- [What the exercise asks]: Write out the lines below word for word, but leave out the pictures.

- [Dataset excerpts]:
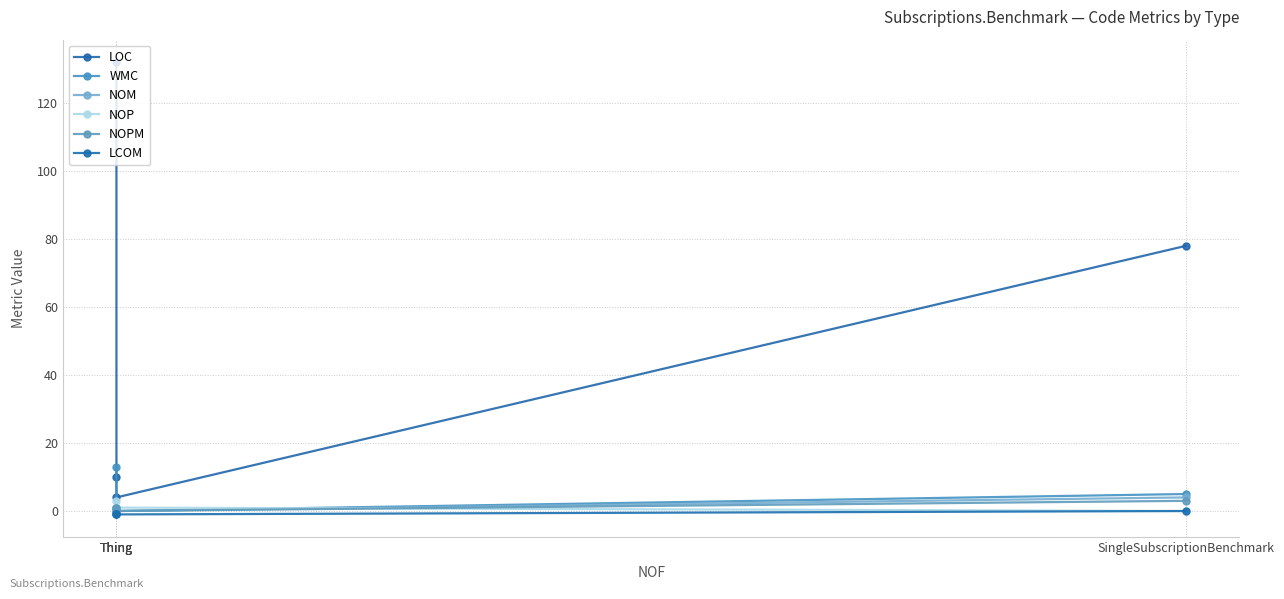

Is the value of NOPM at Thing greater than the value of WMC at Thing?

No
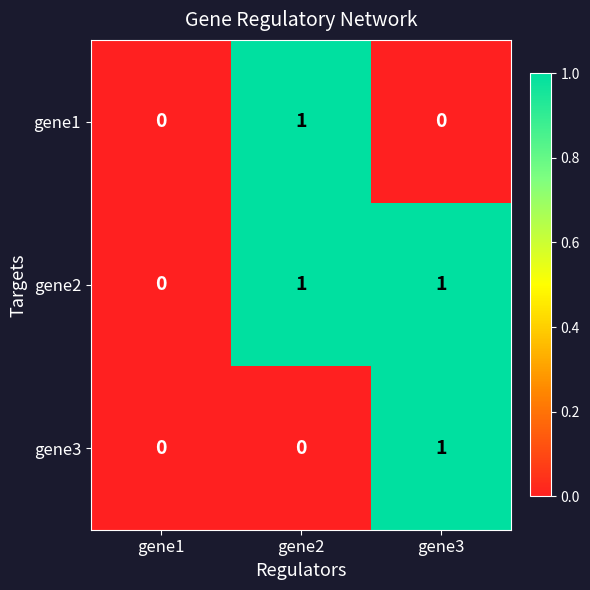

Reading left to right, extract all data points from this chart.

gene1: 0	1	0
gene2: 0	1	1
gene3: 0	0	1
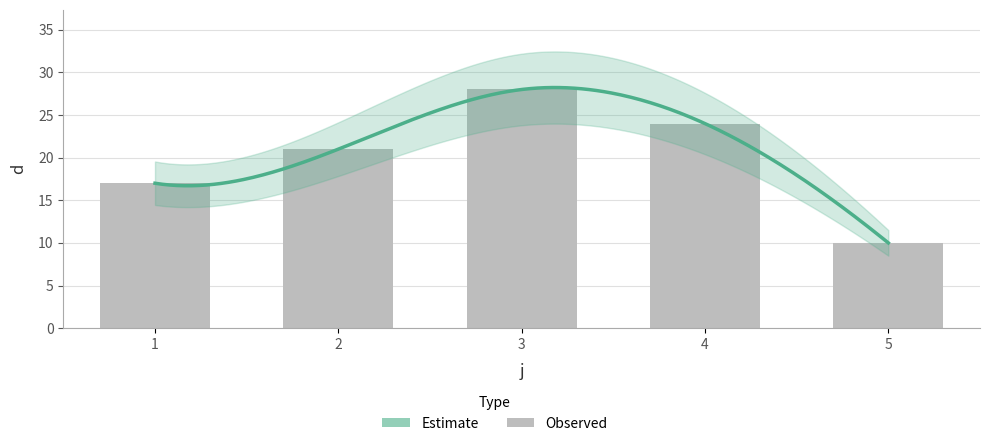

What is the greatest value displayed?

28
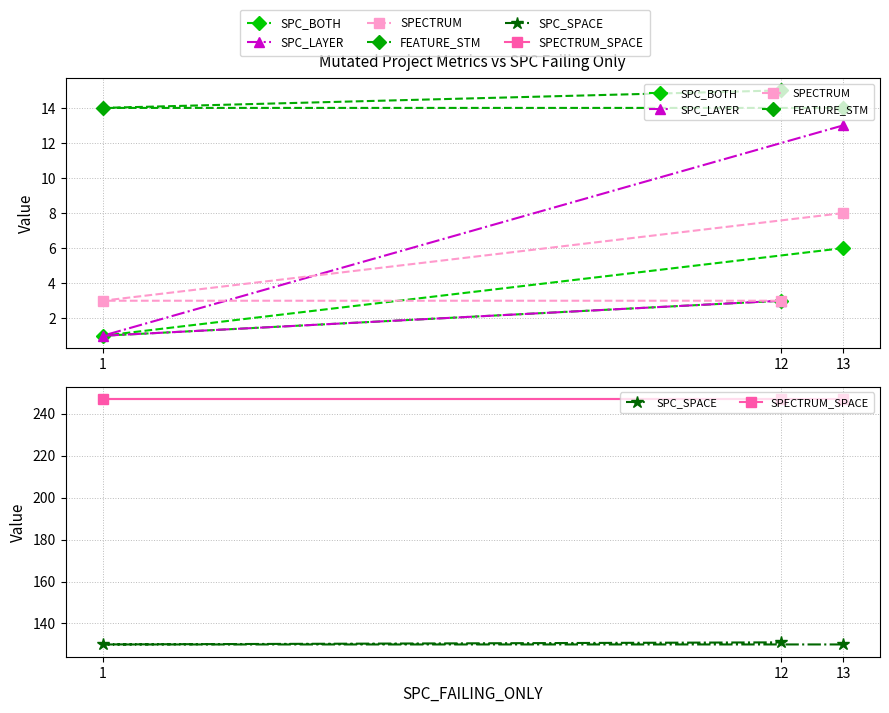

What is the sum of all SPC_SPACE values?

391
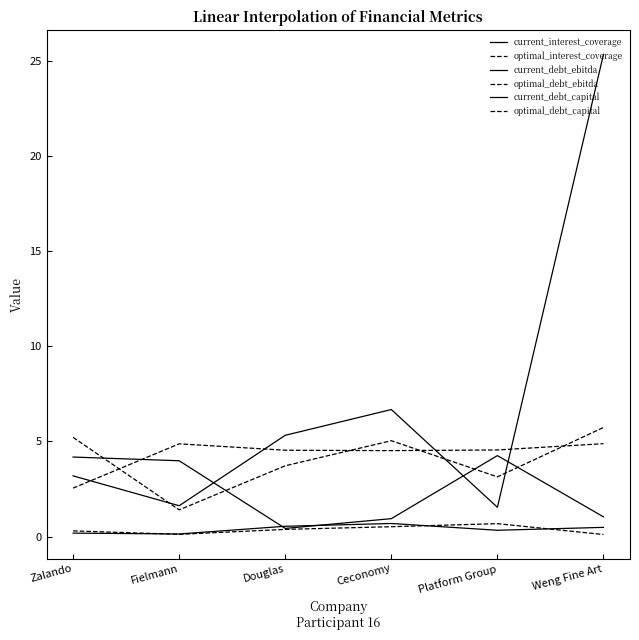

Rank the categories by current_debt_ebitda value from lowest to highest.

Platform Group, Fielmann, Zalando, Douglas, Ceconomy, Weng Fine Art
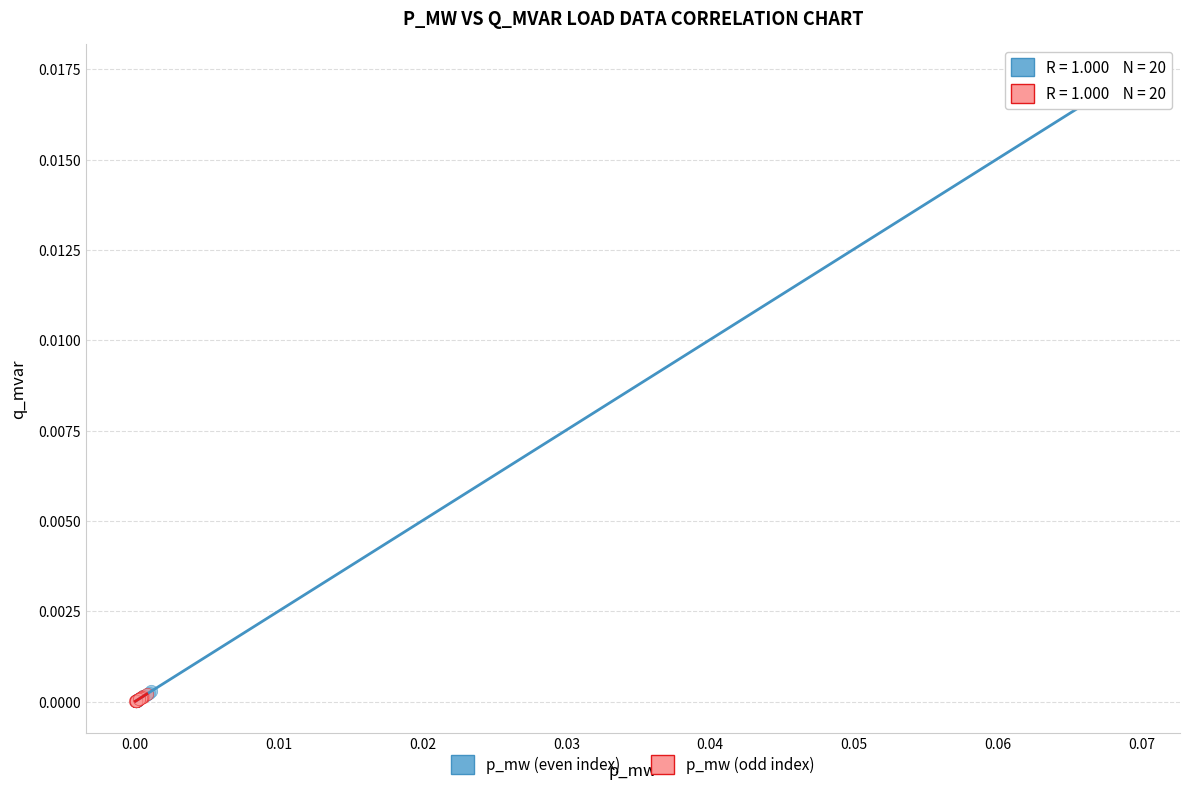

Which series reaches the maximum Y coordinate?

p_mw (even index)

- [Task response]:
Is the value of NOPM at Thing greater than the value of WMC at Thing?

No

Reading left to right, extract all data points from this chart.

gene1: 0	1	0
gene2: 0	1	1
gene3: 0	0	1

What is the greatest value displayed?

28

What is the sum of all SPC_SPACE values?

391

Rank the categories by current_debt_ebitda value from lowest to highest.

Platform Group, Fielmann, Zalando, Douglas, Ceconomy, Weng Fine Art

Which series reaches the maximum Y coordinate?

p_mw (even index)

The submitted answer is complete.